Well, I once bought one at the beginning of my brewing caper. I remember opening it up and even breaking it in half (I think it had like a marker in the middle like a 'real' tablet), but I can't for the life of me remember if I actually used it or not.
Judging by the tin of Brigalow Lager that came with my kit and is still sitting on the shelf in the garage I might have been smart and just wrapped it back up in glad wrap and dumped it in some box that I haven't looked at since.

I know Manticle has used them though, and he felt like a brewing superstar when he did it, so they it must be some good stuff!


----------



## r055c0 (8/5/13)

I used them a couple of times when I first started, they were pretty unmemorable but so were all my early brews. Maybe there is a maverick / pioneer out there who is willing to stick 10 tablets in a beer to make an IPA?

I'm not going to drink it though.


----------



## manticle (8/5/13)

Florian said:


> Well, I once bought one at the beginning of my brewing caper. I remember opening it up and even breaking it in half (I think it had like a marker in the middle like a 'real' tablet), but I can't for the life of me remember if I actually used it or not.
> Judging by the tin of Brigalow Lager that came with my kit and is still sitting on the shelf in the garage I might have been smart and just wrapped it back up in glad wrap and dumped it in some box that I haven't looked at since.
> 
> I know Manticle has used them though, and he felt like a brewing superstar when he did it, so they it must be some good stuff!


Those things are the dogs bollocks (or is that dog's balls?)

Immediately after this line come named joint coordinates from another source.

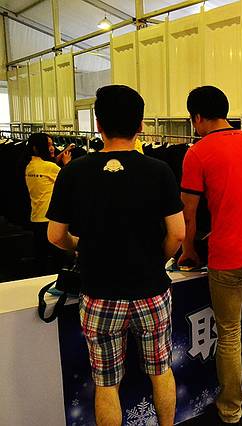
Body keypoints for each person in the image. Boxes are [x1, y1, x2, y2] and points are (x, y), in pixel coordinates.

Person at [46, 85, 185, 426]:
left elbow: (55, 235)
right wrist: (156, 259)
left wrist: (81, 247)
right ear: (141, 125)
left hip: (99, 294)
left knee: (106, 383)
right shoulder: (159, 170)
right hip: (151, 290)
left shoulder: (73, 171)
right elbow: (178, 233)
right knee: (161, 370)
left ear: (98, 125)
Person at [179, 86, 242, 423]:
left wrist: (188, 250)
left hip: (228, 254)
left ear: (197, 117)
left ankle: (231, 408)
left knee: (230, 332)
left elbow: (188, 214)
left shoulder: (197, 153)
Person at [25, 132, 72, 276]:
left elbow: (50, 166)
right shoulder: (49, 167)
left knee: (41, 256)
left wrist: (62, 153)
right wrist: (67, 163)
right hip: (50, 218)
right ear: (37, 148)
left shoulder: (29, 166)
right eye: (48, 145)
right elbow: (70, 179)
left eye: (52, 144)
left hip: (36, 216)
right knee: (59, 258)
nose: (52, 148)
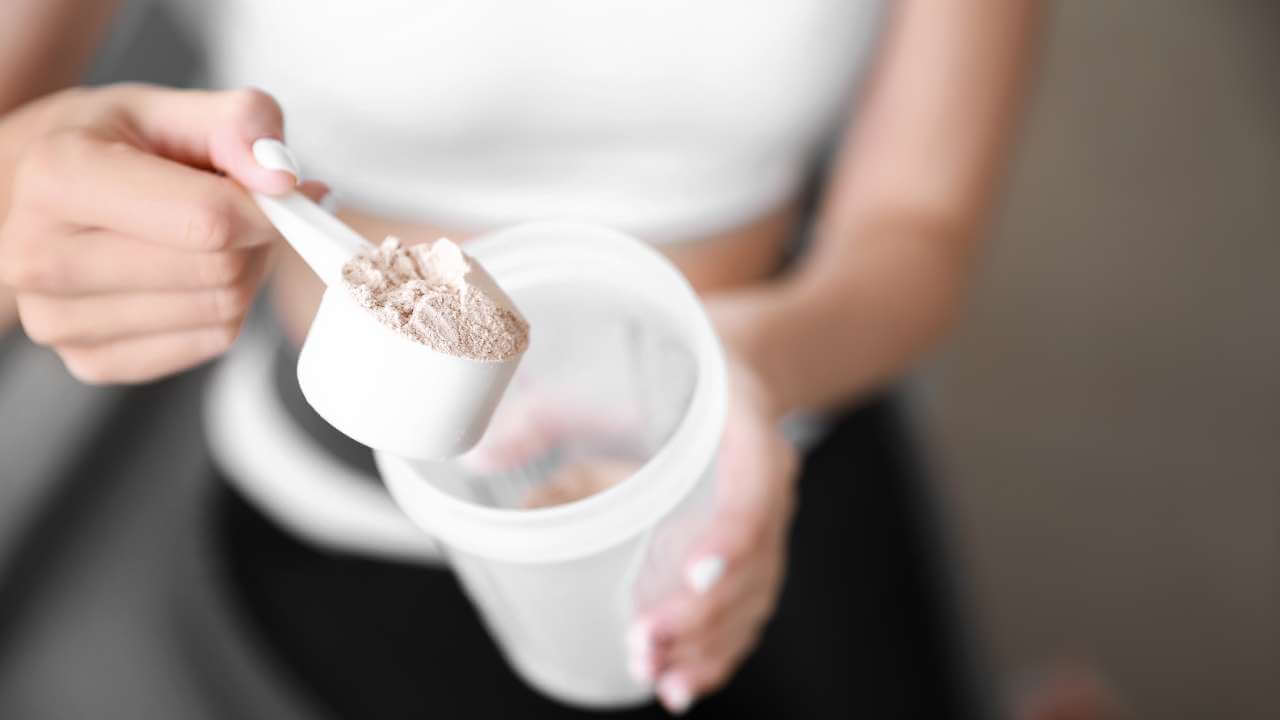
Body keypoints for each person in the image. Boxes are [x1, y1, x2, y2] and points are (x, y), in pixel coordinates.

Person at [0, 1, 1040, 716]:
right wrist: (23, 203)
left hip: (765, 448)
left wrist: (741, 372)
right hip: (351, 522)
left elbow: (915, 225)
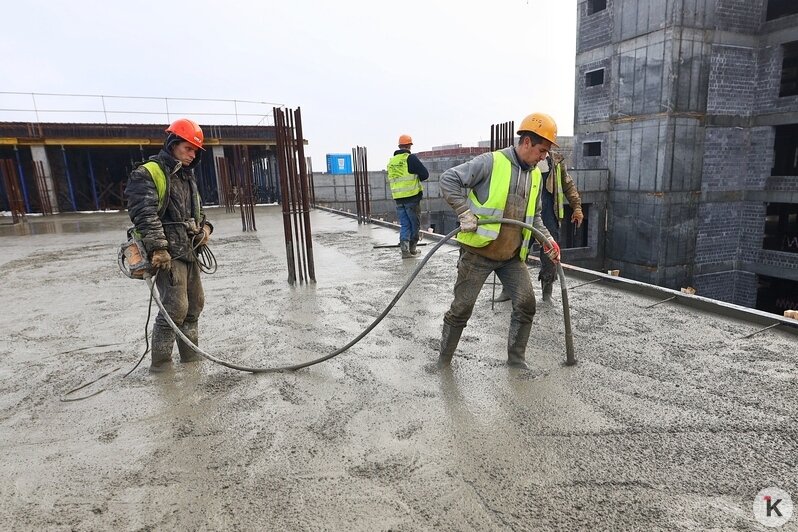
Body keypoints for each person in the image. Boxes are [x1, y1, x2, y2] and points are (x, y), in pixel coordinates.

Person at [437, 113, 560, 370]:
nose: (543, 157)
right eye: (541, 150)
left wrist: (547, 240)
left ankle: (516, 362)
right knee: (462, 308)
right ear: (526, 142)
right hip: (478, 253)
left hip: (511, 257)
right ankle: (443, 362)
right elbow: (449, 179)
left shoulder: (536, 175)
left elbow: (533, 217)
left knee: (526, 304)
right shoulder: (491, 162)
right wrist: (463, 211)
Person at [126, 118, 213, 372]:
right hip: (168, 253)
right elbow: (144, 213)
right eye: (188, 148)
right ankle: (161, 366)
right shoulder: (149, 172)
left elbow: (197, 212)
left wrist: (206, 228)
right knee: (175, 308)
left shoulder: (187, 177)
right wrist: (158, 248)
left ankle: (190, 359)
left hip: (189, 251)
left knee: (195, 304)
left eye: (195, 150)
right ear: (173, 144)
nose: (192, 154)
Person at [493, 151, 583, 303]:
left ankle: (547, 291)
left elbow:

I used them a couple of times - they have no aroma or flavour and there is no variety - just 'hop finishing tablet'. They are designed to add hop oils so you get better retention - I remember believing my beer had better retention at the time but I was also doing crazy stuff like adding portions of LDME to my beers.

Then I discovered those crazy hop teabag things. Wow! They were the dog's bollocks. Apparently hops come from actual plants and there are different ones with different characters. These things were green like a plant and had aroma and flavour in them. You put them in different beers, depending on what kind of beer and what you wanted.

Long time ago now, my belt has seen many onions since then,


----------